After we spent approximately the first two weeks finishing the lab set up we had to harvest a new culture of worms. Since Elias and I have different schedules this semester, and the fact that he is devoted more time to the worms this semester, we decided to harvest two plates of worms. This works better because we can now run data on worms three days a week, depending on the life cycle of the worms as they are on a four day life cycle. We run data on the fourth day of the cycle to keep consistence throughout all the trails.
Next it was on to starting to run data. We realized that last semester we were having problems with too much ambient light coming into the lab space from the outside windows. To fix this we repositioned the curtain in the lab to better block out the light. This helps get a better reading on the true thrashing frequency of the worm because there is less disturbance from outside light.

#### [Source material]

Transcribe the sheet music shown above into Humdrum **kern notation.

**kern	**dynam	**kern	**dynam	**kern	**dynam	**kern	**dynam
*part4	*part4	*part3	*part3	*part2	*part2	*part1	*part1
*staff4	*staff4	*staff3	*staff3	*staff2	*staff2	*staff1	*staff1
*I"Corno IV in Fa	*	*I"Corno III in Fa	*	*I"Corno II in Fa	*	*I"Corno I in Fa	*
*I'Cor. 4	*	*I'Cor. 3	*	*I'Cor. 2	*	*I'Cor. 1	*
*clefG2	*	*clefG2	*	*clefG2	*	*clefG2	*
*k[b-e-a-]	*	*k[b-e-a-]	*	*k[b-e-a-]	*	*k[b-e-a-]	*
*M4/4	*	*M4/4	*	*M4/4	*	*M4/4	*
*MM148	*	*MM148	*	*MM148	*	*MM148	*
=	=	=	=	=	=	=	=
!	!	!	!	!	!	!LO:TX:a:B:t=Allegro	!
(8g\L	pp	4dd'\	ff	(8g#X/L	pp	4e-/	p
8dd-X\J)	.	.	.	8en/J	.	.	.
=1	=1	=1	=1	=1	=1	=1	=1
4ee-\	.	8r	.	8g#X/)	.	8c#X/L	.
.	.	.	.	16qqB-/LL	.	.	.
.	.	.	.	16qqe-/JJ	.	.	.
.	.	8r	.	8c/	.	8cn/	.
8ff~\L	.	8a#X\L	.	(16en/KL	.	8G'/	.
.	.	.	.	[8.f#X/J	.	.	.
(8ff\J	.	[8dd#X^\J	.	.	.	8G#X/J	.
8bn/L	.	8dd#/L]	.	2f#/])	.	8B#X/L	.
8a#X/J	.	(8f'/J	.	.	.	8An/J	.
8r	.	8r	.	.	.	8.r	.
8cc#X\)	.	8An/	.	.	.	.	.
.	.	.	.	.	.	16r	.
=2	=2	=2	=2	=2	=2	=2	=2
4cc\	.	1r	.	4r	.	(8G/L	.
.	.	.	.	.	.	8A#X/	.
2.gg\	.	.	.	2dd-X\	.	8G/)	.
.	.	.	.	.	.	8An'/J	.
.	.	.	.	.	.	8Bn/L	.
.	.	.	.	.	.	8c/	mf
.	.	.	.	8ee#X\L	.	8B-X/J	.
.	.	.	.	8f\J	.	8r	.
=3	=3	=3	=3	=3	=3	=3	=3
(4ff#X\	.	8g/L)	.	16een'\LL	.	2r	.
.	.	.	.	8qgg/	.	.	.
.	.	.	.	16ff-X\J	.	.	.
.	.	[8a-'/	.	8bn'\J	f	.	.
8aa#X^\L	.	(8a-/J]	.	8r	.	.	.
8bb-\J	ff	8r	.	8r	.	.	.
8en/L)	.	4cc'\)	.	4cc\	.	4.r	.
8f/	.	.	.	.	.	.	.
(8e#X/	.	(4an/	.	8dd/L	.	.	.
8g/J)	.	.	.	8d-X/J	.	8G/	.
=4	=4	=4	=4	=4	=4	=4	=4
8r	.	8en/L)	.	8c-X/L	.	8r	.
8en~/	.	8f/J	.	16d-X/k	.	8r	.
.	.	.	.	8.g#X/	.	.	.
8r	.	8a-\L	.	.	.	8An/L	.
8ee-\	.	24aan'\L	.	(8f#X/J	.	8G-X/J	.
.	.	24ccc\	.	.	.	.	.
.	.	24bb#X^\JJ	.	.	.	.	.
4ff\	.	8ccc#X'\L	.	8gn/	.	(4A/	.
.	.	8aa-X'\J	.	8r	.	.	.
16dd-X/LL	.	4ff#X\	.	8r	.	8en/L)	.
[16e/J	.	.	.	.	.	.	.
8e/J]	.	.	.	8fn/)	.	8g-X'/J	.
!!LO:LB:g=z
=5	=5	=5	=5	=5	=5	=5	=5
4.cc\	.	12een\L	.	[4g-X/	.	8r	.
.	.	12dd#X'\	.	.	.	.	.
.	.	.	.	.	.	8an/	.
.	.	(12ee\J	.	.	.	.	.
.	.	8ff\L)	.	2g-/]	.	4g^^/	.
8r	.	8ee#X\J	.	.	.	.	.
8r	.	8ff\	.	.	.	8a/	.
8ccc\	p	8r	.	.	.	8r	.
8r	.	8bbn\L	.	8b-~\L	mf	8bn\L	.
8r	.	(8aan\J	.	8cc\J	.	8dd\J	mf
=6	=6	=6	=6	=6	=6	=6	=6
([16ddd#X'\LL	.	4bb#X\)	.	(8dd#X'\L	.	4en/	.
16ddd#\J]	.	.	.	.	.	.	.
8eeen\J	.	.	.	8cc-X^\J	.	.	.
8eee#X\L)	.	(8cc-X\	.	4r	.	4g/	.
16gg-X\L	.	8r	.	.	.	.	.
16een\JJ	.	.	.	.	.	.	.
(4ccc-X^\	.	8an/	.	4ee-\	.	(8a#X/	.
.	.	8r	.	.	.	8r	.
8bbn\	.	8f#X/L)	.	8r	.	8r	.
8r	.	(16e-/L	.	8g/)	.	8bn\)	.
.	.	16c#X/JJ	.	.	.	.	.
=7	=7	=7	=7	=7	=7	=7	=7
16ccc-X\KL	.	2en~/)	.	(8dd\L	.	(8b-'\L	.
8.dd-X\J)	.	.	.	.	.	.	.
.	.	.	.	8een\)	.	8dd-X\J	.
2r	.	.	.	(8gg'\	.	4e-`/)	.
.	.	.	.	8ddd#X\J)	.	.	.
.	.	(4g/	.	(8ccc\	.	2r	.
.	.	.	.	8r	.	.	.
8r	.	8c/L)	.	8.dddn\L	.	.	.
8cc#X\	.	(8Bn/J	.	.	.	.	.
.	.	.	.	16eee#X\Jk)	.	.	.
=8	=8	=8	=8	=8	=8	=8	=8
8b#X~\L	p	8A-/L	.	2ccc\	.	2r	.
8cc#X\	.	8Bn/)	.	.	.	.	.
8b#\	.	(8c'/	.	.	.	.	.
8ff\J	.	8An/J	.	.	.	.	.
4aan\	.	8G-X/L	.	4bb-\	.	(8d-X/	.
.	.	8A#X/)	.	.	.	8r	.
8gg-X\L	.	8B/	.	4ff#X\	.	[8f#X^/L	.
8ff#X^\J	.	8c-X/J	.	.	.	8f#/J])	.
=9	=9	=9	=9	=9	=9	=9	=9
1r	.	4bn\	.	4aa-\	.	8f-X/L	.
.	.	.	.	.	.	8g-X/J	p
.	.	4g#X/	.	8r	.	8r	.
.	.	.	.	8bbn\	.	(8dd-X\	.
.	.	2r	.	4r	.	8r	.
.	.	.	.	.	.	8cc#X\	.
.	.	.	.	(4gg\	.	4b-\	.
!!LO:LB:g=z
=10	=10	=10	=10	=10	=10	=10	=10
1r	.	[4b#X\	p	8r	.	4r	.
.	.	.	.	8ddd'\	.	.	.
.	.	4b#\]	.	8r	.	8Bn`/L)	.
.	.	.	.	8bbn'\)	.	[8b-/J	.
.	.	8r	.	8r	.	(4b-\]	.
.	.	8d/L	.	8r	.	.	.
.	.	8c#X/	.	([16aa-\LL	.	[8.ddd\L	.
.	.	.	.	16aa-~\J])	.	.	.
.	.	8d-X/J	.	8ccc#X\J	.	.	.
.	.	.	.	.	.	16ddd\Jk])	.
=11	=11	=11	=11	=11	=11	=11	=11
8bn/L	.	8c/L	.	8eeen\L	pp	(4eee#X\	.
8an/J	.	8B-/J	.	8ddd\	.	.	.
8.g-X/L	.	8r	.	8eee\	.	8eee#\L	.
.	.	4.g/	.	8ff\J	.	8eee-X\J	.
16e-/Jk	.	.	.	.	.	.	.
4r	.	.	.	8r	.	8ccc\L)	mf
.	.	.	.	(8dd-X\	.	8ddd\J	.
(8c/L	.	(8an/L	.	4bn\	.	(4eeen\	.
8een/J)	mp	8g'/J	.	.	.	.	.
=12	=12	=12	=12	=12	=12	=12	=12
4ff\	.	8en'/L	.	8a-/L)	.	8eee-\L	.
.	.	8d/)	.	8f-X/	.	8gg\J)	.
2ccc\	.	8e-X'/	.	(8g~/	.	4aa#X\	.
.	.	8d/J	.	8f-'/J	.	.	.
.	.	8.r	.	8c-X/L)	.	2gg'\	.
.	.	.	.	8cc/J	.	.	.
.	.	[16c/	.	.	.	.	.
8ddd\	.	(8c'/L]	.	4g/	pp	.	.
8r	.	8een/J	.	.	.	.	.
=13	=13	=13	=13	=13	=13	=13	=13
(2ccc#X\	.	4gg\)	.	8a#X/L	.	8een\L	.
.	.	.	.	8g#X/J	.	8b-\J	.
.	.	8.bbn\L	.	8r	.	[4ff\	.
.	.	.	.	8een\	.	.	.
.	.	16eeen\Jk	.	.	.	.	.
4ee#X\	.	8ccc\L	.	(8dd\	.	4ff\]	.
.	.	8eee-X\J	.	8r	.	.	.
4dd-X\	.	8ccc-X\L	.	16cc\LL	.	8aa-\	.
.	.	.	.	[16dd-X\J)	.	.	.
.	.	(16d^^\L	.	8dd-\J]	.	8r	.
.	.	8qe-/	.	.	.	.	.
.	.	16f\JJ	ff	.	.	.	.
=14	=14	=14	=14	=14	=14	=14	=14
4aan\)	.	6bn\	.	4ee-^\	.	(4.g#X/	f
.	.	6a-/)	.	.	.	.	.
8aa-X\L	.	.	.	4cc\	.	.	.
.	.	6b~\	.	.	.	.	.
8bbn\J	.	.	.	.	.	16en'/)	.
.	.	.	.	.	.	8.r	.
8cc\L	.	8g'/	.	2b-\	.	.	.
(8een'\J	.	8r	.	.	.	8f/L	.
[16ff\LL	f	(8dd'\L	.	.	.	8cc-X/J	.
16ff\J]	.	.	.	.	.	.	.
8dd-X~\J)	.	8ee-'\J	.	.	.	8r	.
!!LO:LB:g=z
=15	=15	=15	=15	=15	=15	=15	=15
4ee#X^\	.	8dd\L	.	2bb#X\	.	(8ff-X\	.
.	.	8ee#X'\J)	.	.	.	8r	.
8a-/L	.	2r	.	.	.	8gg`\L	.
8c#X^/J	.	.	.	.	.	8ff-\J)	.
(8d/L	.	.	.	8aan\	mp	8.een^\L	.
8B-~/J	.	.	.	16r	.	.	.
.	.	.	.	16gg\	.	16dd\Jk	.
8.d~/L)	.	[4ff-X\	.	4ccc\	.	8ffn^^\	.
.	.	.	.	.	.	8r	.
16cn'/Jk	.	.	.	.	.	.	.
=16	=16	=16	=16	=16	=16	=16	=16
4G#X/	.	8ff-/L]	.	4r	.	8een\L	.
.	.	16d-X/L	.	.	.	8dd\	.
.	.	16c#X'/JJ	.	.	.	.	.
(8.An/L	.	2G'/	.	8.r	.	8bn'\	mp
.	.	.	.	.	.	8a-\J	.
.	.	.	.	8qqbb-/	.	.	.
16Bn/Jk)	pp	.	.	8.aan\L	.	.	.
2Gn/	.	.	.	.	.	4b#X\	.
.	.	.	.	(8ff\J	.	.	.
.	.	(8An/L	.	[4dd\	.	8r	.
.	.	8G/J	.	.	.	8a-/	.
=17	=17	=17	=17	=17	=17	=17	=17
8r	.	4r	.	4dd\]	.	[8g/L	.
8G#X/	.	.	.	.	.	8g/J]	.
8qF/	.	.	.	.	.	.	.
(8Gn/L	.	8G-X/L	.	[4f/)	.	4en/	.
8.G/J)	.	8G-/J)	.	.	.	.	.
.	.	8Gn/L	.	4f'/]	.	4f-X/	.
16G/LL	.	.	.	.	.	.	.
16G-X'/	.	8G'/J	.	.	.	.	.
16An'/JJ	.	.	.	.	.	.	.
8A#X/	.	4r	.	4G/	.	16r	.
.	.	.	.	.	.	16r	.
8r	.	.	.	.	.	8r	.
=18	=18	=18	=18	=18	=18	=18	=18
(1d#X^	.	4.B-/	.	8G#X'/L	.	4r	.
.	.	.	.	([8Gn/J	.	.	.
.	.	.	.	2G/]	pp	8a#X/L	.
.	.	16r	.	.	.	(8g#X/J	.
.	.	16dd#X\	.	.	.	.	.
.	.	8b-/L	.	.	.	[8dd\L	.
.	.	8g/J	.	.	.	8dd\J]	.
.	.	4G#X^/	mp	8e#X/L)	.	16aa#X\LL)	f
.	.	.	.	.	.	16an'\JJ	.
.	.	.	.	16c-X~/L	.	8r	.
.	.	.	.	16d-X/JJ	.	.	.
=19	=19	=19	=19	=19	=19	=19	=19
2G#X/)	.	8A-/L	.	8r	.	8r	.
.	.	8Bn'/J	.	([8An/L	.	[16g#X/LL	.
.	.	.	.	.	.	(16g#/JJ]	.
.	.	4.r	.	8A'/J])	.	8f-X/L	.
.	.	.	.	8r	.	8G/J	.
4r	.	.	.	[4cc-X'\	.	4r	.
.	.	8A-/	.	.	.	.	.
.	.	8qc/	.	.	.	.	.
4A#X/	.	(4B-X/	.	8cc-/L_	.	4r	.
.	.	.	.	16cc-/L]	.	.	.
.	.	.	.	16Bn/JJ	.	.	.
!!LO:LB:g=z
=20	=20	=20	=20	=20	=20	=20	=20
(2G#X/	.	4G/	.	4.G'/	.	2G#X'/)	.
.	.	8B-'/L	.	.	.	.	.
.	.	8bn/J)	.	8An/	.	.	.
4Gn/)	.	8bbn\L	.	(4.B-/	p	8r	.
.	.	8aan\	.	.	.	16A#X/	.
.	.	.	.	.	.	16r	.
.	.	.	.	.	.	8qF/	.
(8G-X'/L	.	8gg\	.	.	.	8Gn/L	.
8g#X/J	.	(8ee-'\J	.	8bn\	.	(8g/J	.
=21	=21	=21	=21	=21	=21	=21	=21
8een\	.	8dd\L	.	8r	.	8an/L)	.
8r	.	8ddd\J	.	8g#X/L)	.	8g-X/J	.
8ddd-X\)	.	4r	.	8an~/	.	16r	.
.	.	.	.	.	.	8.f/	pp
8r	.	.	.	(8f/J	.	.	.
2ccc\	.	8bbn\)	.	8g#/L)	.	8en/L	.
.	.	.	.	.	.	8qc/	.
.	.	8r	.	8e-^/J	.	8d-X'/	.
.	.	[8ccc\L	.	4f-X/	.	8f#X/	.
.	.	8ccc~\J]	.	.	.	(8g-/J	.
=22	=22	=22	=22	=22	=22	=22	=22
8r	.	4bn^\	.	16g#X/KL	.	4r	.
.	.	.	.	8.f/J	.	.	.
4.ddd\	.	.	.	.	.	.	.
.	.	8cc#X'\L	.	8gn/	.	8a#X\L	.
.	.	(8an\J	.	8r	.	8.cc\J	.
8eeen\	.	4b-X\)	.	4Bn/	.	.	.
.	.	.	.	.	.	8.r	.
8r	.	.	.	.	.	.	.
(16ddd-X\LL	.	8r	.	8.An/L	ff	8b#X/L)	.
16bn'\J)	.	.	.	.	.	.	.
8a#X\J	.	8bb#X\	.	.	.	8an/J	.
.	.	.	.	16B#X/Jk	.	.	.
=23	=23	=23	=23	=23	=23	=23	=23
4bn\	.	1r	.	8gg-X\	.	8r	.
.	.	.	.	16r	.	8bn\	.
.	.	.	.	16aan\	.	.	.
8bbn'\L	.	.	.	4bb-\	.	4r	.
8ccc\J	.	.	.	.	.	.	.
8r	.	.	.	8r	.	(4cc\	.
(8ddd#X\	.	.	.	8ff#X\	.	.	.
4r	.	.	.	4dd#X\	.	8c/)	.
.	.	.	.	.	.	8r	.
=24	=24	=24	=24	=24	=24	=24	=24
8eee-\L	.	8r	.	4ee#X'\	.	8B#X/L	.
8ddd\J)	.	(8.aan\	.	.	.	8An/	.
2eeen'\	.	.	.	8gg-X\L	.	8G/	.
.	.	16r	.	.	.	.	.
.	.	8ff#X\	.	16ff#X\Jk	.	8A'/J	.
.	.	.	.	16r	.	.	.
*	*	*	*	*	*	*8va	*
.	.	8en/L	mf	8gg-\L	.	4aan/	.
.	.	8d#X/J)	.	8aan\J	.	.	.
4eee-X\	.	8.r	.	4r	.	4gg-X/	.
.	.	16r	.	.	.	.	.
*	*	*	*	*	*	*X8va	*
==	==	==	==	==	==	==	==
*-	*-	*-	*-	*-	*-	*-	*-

#### [Apply what you read]
1 > In the worm lab passage, what was done to reduce the ambient light coming in from the outside windows?
2 > Write the next part of the worm lab passage, picking up after its final sentence.
The records have no connection to the worm lab passage.

#### [Task answers]
1 > The curtain in the lab was repositioned to better block out the light.

2 >
This semester, with added practice and a better set up we have become much more efficient with our time in the lab. We have been running a lot of data on the worms twice a week. However at times, it is still frustrating that we don’t get as much done in the lab each week as we may like. Since I am only spending 4 hours a week in the lab, the whole semester is equivalent to the amount of time spent in the lab over one week during the summer. It is difficult to get a lot done in some of the sessions because some of the time is spent harvesting the worms, and readjusting the table alignment if it was disturbed.
We have also developed a solid procedure to analyze the data using MatLab. We have a code that we insert the data from the Picoscope into MatLab and it analyzes the frequency. This frequency is equivalent to the thrashing frequency of the C. elegans. We have begun to gather a large amount of analyzed data, and are working to hopefully get enough data to better the consistency of our results.